▶ Instructions for the task: Restate the entries below in full, exactly as they read, but without pictures.
_ _ _ _ _ _ _
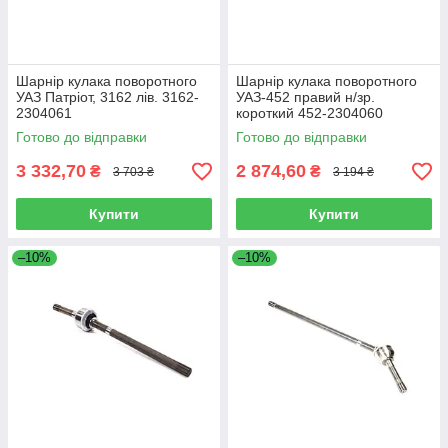
Шарнір кулака поворотного
Шарнір кулака поворотного
УАЗ Патріот, 3162 лів. 3162-
УАЗ-452 правий н/зр.
2304061
короткий 452-2304060
Готово до відправки
Готово до відправки
3 332,70
2 874,60
₴
₴
3 703 ₴
3 194 ₴
Купити
Купити
–10%
–10%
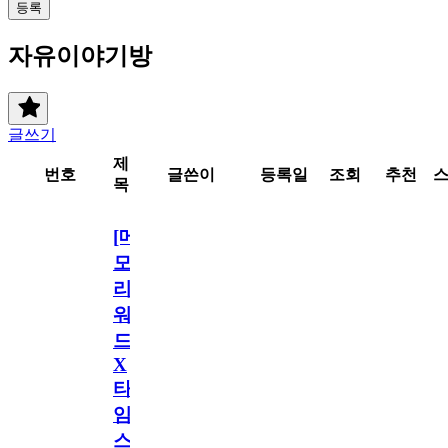
등록
자유이야기방
글쓰기
제
번호
글쓴이
등록일
조회
추천
목
[메
모
리
워
드
X
타
임
스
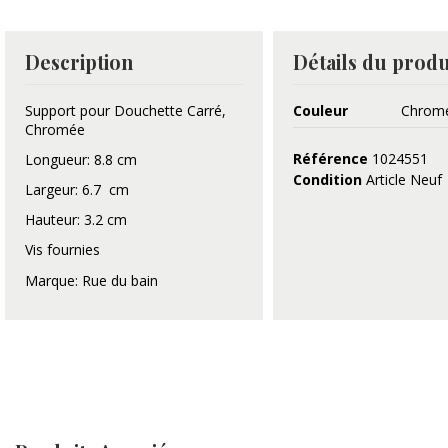
Description
Détails du produ
Support pour Douchette Carré,
Couleur
Chrom
Chromée
Référence
1024551
Longueur: 8.8 cm
Condition
Article Neuf
Largeur: 6.7 cm
Hauteur: 3.2 cm
Vis fournies
Marque: Rue du bain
_ _ _ _ _ _ _
▶ Written reply:
Шарнір кулака поворотного
Шарнір кулака поворотного
УАЗ Патріот, 3162 лів. 3162-
УАЗ-452 правий н/зр.
2304061
короткий 452-2304060
Готово до відправки
Готово до відправки
3 332,70
2 874,60
₴
₴
3 703 ₴
3 194 ₴
Купити
Купити
–10%
–10%
등록
자유이야기방
글쓰기
제
번호
글쓴이
등록일
조회
추천
목
[메
모
리
워
드
X
타
임
스
Description
Détails du produ
Support pour Douchette Carré,
Couleur
Chrom
Chromée
Référence
1024551
Longueur: 8.8 cm
Condition
Article Neuf
Largeur: 6.7 cm
Hauteur: 3.2 cm
Vis fournies
Marque: Rue du bain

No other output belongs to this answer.